-1

I'm new to regular expressions in C++ and was wondering if anyone could tell me what I'm doing wrong here, i'm trying to make a regular expression match a html element, using the code i have i can make it match in all cases except where there is whitespace separating the content from the tags

string opening_tag = "(<[[:alpha:]]+>)";   
string content = "([\\w ]*)";   // zero or more characters or spaces
string closing_tag = "(</[[:alpha:]]+>)";
string html_element = opening_tag + content + closing_tag;

regex r(html_element);

string s;
while (cin >> s)
{
    if (regex_match(s, r))
    {
        cout << "matched" << endl;
    }
}
Etheryte
  • 24,589
  • 11
  • 71
  • 116

1 Answers1

2

Introduction

Your problem is actually not related to the regular-expression itself, but to how you are reading your data.


Explanation

When using operator>> you are effictively reading "word" by "word", since the operator will read as many characters as it can find, until it hits a whitespace (whitespaces are ignored by operator>>).

Saved entries:
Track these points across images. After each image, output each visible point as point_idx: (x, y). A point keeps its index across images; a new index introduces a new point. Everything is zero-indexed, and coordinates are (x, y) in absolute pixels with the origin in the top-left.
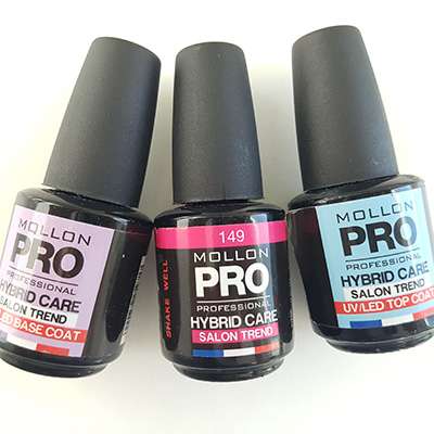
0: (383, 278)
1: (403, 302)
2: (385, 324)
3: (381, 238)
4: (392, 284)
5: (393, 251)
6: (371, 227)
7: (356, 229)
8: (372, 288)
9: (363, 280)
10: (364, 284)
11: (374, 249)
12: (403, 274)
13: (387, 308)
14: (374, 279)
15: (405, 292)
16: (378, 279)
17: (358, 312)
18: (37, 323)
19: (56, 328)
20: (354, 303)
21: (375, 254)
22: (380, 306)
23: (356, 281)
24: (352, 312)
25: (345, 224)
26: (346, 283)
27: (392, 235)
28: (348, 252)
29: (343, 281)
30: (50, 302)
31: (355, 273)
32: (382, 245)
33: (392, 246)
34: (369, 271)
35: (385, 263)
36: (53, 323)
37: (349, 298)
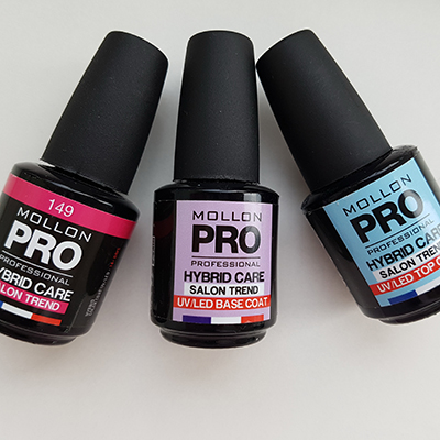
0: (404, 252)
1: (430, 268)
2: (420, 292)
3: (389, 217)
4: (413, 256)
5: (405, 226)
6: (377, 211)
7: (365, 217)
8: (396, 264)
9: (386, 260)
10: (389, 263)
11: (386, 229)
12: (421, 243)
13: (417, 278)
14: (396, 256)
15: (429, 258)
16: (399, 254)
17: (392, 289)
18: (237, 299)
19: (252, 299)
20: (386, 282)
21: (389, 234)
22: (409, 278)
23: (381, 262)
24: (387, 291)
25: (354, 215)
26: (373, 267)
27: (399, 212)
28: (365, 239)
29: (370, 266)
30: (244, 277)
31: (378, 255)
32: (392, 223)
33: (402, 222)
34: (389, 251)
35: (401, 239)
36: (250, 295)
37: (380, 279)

• PROBLEM REQUIREMENTS
Could you carry on the forum thread about matching HTML elements with a C++ regex, starting right after its last sentence? These items come from a separate source.

• TASK ANSWER
If you'd like to read an entire line from std::cin and store it in string s, you should use std::getline, as in the below sample snippet:

while (std::getline (std::cin, s)) {
  ...
}

Note: The regular expression constructed in your snippet is legal C++, there are however implementations who don't fully support the usage of character classes such as \w. As an example, if you are using libstdc++ you must replace the usage of \w with the equivalent [_[:alnum:]], making string content = "([_[:alnum:] ]*)".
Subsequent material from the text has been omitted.